» What is needed
Format every line of text in the entries below as a JSON list of strings, one string per line, with blank lines omitted. Leave the pictures out.

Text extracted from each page
====

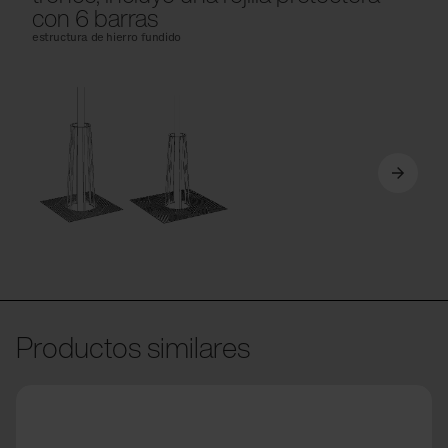
con 6 barras
estructura de hierro fundido
Productos similares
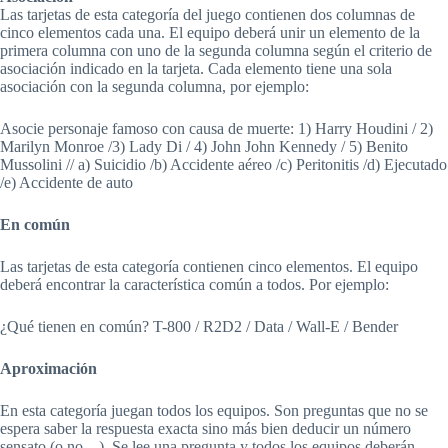
Las tarjetas de esta categoría del juego contienen dos columnas de
cinco elementos cada una. El equipo deberá unir un elemento de la
primera columna con uno de la segunda columna según el criterio de
asociación indicado en la tarjeta. Cada elemento tiene una sola
asociación con la segunda columna, por ejemplo:
Asocie personaje famoso con causa de muerte: 1) Harry Houdini / 2)
Marilyn Monroe /3) Lady Di / 4) John John Kennedy / 5) Benito
Mussolini // a) Suicidio /b) Accidente aéreo /c) Peritonitis /d) Ejecutado
/e) Accidente de auto
En común
Las tarjetas de esta categoría contienen cinco elementos. El equipo
deberá encontrar la característica común a todos. Por ejemplo:
¿Qué tienen en común? T-800 / R2D2 / Data / Wall-E / Bender
Aproximación
En esta categoría juegan todos los equipos. Son preguntas que no se
espera saber la respuesta exacta sino más bien deducir un número
sensato (o no…). Se lee una pregunta y todos los equipos deberán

====

» Exercise answer
[
  "con 6 barras",
  "estructura de hierro fundido",
  "Productos similares",
  "Las tarjetas de esta categoría del juego contienen dos columnas de",
  "cinco elementos cada una. El equipo deberá unir un elemento de la",
  "primera columna con uno de la segunda columna según el criterio de",
  "asociación indicado en la tarjeta. Cada elemento tiene una sola",
  "asociación con la segunda columna, por ejemplo:",
  "Asocie personaje famoso con causa de muerte: 1) Harry Houdini / 2)",
  "Marilyn Monroe /3) Lady Di / 4) John John Kennedy / 5) Benito",
  "Mussolini // a) Suicidio /b) Accidente aéreo /c) Peritonitis /d) Ejecutado",
  "/e) Accidente de auto",
  "En común",
  "Las tarjetas de esta categoría contienen cinco elementos. El equipo",
  "deberá encontrar la característica común a todos. Por ejemplo:",
  "¿Qué tienen en común? T-800 / R2D2 / Data / Wall-E / Bender",
  "Aproximación",
  "En esta categoría juegan todos los equipos. Son preguntas que no se",
  "espera saber la respuesta exacta sino más bien deducir un número",
  "sensato (o no…). Se lee una pregunta y todos los equipos deberán"
]